**Metin Parçası**
Cennete Götüren 12 Şey

Allah Teala “girin kullarım arasına ve girin cennetime” diye sesleniyor. Güzel borç, en güzel şekilde “cennet bedeli” halinde ödeniyor. Hedef cennet ise işte cennete götüren 12 şey...

Cenneti kazandıran ameller çok çeşitlidir. Cennete götürecek oniki amel...

CENNETE GÖTÜRECEK 12 AMEL

  1. İslam amentüsünün en önemli rükünlerinden birisi Ahiret’e imandır. Yani dünya hayatından sonra yeni bir hayat var. İnsan yok olup gitmiyor. Dünya hayatı bittikten sonra yeni bir yolculuğa başlıyor. İslam amentüsü, bunun bir “ebediyyet yolculuğu” olduğunu bildiriyor. Yani bu dünya geçici, o dünya kalıcı.
  2. Bu düzeni insan kurmadı, insan bu düzenin sadece rol verilmiş aktörlerinden birisi. Bu düzenin içinde taş da var, ağaç da, böcek de... Ancak insana, bu dünyadan sonra gelecek dünyada da bir rol verilmiş. İnsan orada da var olacak ve ama orada, bu dünyadan götürdüğü hayat dosyasının kalitesine göre bir konum içinde yer alacak. Yani geçici dünyada hazırlanan hayat dosyamız, kalıcı dünyadaki hayatımızın kalitesini belirleyecek.
  3. Ebedi alem nasıl bir şey? Tabii ki gidip gelen yok. Oraya dair tüm bilgiler, bu dünyayı ve o dünyayı yaratıp kurgulayan Kudret’in taht-ı tasarrufunda. O (c.c.)’nun bildirdiği kadar biliyoruz. Dolayısıyla insan, kaçınılmaz olarak bu dünyayı ve o dünyayı değerlendirirken o Kudret’in verdiği bilgilere bakmak zorunda.
  4. “O dünya beni ilgilendirmiyor” denilebilir mi? Denilemez. Çünkü böyle denildiğinde aslında bu dünyanın da anlamını kaybetmek kaçınılmazdır. Çünkü bu dünyadaki her tasarrufun, her davranışın, her olayın, her varoluşun izdüşümünün ebedi aleme yansıyan boyutu olmak zorunda. O dünyaya izdüşümünü yok farzettiğimizde, bu dünyadaki işlemlerin de içi boşalır. Oysa bu dünyadaki her işlem, bir başkasını da ilgilendirdiği için sizin için içi ne kadar boşalırsa boşalsın, diğeri için bir kıymet-i harbiyesi bulunacak ve diğeri için bir ebediyyet karşılığı ortaya çıkacaktır. Aynı şekilde bir başkasının kendisi için içi boşalmış farzettiği bir eylem sizi etkileyebilir ve bu defa siz, “Bunun bir karşılığı olmalı” diyebilirsiniz. Çok basit bir muhakeme bile, bu dünyada karşılıkları yeterince verilmeyen davranışların gerçek karşılıklarının verileceği bir dünya bulunmasını gerekli görebilir. İşte buna İslam “Ahiret yurdu” diyor.

(Bir derlemeden alınmış satırlar)
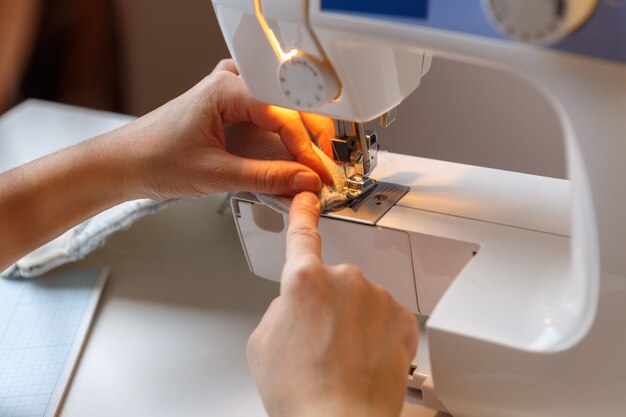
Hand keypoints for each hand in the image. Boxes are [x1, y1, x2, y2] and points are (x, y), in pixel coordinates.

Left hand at [107, 59, 333, 199]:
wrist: (124, 163)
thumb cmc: (154, 159)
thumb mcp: (217, 175)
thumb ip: (267, 178)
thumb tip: (305, 180)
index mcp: (226, 89)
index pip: (283, 115)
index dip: (305, 148)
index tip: (318, 173)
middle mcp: (229, 82)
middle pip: (286, 106)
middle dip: (308, 139)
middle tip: (323, 168)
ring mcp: (228, 91)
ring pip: (278, 108)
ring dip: (296, 134)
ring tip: (312, 161)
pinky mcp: (226, 105)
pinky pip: (264, 114)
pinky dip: (279, 135)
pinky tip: (287, 153)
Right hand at [247, 192, 418, 416]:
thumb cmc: (301, 391)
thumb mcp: (263, 343)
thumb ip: (280, 308)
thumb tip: (295, 306)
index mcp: (304, 279)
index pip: (302, 234)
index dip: (303, 212)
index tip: (308, 196)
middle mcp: (345, 279)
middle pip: (333, 282)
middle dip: (327, 305)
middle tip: (319, 343)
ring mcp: (377, 298)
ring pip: (362, 301)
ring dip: (355, 321)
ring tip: (342, 358)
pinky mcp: (403, 319)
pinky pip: (387, 318)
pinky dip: (379, 334)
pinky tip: (365, 359)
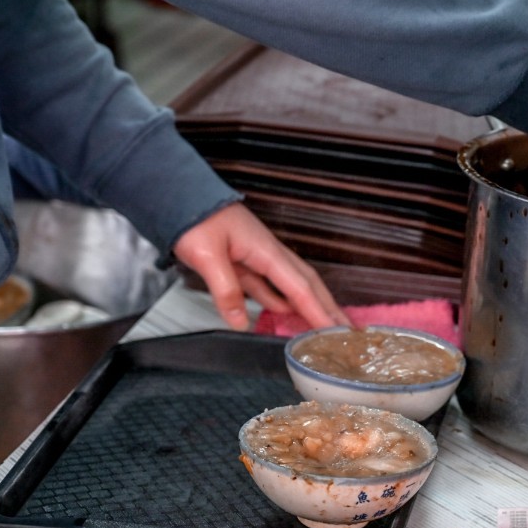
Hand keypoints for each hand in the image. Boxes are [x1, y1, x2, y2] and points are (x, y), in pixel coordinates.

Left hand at [173, 202, 350, 330]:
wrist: (180, 197)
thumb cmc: (195, 218)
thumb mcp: (208, 256)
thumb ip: (225, 290)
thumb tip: (240, 322)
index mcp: (266, 251)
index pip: (299, 288)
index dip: (318, 311)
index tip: (336, 330)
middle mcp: (268, 254)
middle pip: (306, 284)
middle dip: (328, 307)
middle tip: (347, 330)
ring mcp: (257, 257)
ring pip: (291, 286)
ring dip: (308, 305)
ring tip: (324, 325)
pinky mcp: (244, 262)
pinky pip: (268, 286)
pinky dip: (280, 300)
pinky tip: (285, 312)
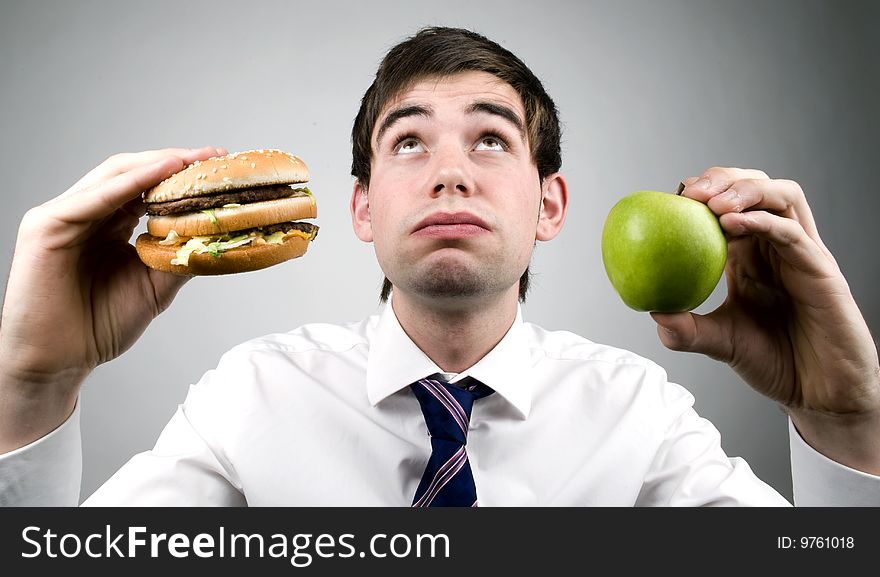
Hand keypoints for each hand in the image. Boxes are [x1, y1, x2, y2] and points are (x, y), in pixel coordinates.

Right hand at [0, 146, 224, 451]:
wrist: (59, 360)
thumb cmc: (99, 326)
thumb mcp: (155, 285)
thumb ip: (181, 258)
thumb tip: (221, 240)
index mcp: (109, 224)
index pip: (148, 187)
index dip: (183, 175)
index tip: (221, 166)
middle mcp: (87, 213)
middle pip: (133, 173)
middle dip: (175, 162)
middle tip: (214, 156)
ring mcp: (64, 216)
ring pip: (114, 176)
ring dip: (155, 165)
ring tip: (192, 160)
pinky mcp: (46, 225)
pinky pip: (94, 198)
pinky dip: (128, 184)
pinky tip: (158, 176)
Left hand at [651, 167, 879, 472]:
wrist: (819, 392)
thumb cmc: (776, 361)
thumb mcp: (720, 343)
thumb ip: (687, 330)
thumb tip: (652, 313)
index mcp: (751, 255)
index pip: (729, 204)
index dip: (702, 193)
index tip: (671, 198)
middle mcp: (778, 246)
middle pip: (756, 187)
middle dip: (722, 179)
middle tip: (689, 192)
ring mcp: (802, 253)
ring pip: (782, 196)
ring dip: (745, 189)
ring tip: (712, 203)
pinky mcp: (821, 269)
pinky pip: (793, 233)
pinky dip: (762, 221)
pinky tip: (732, 224)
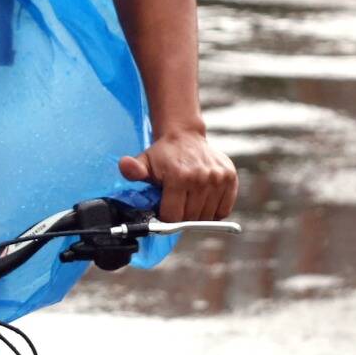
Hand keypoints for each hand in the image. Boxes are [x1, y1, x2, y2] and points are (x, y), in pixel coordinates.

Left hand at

**Görev Listesi**
**A.** Cennet yazısında "3. Ebedi alem" sözleriyle açılıp "bilgilere bakmak zorunda." sözleriyle kapanan bölümü olduğu gibi yazın.
**B.** Cennet yazısında çift tırnak içinde verilen bütün ifadeleri sıralayın.
Satırlar başka bir kaynaktan alınmıştır.

**Alıştırma Çözümleri**
**A.**
3. Ebedi alem nasıl bir şey? Tabii ki gidip gelen yok. Oraya dair tüm bilgiler, bu dünyayı ve o dünyayı yaratıp kurgulayan Kudret’in taht-ı tasarrufunda. O (c.c.)’nun bildirdiği kadar biliyoruz. Dolayısıyla insan, kaçınılmaz olarak bu dünyayı ve o dünyayı değerlendirirken o Kudret’in verdiği bilgilere bakmak zorunda.

**B.**
“girin kullarım arasına ve girin cennetime”
“cennet bedeli”
“ebediyyet yolculuğu”
“O dünya beni ilgilendirmiyor”
“Bunun bir karşılığı olmalı”
“Ahiret yurdu”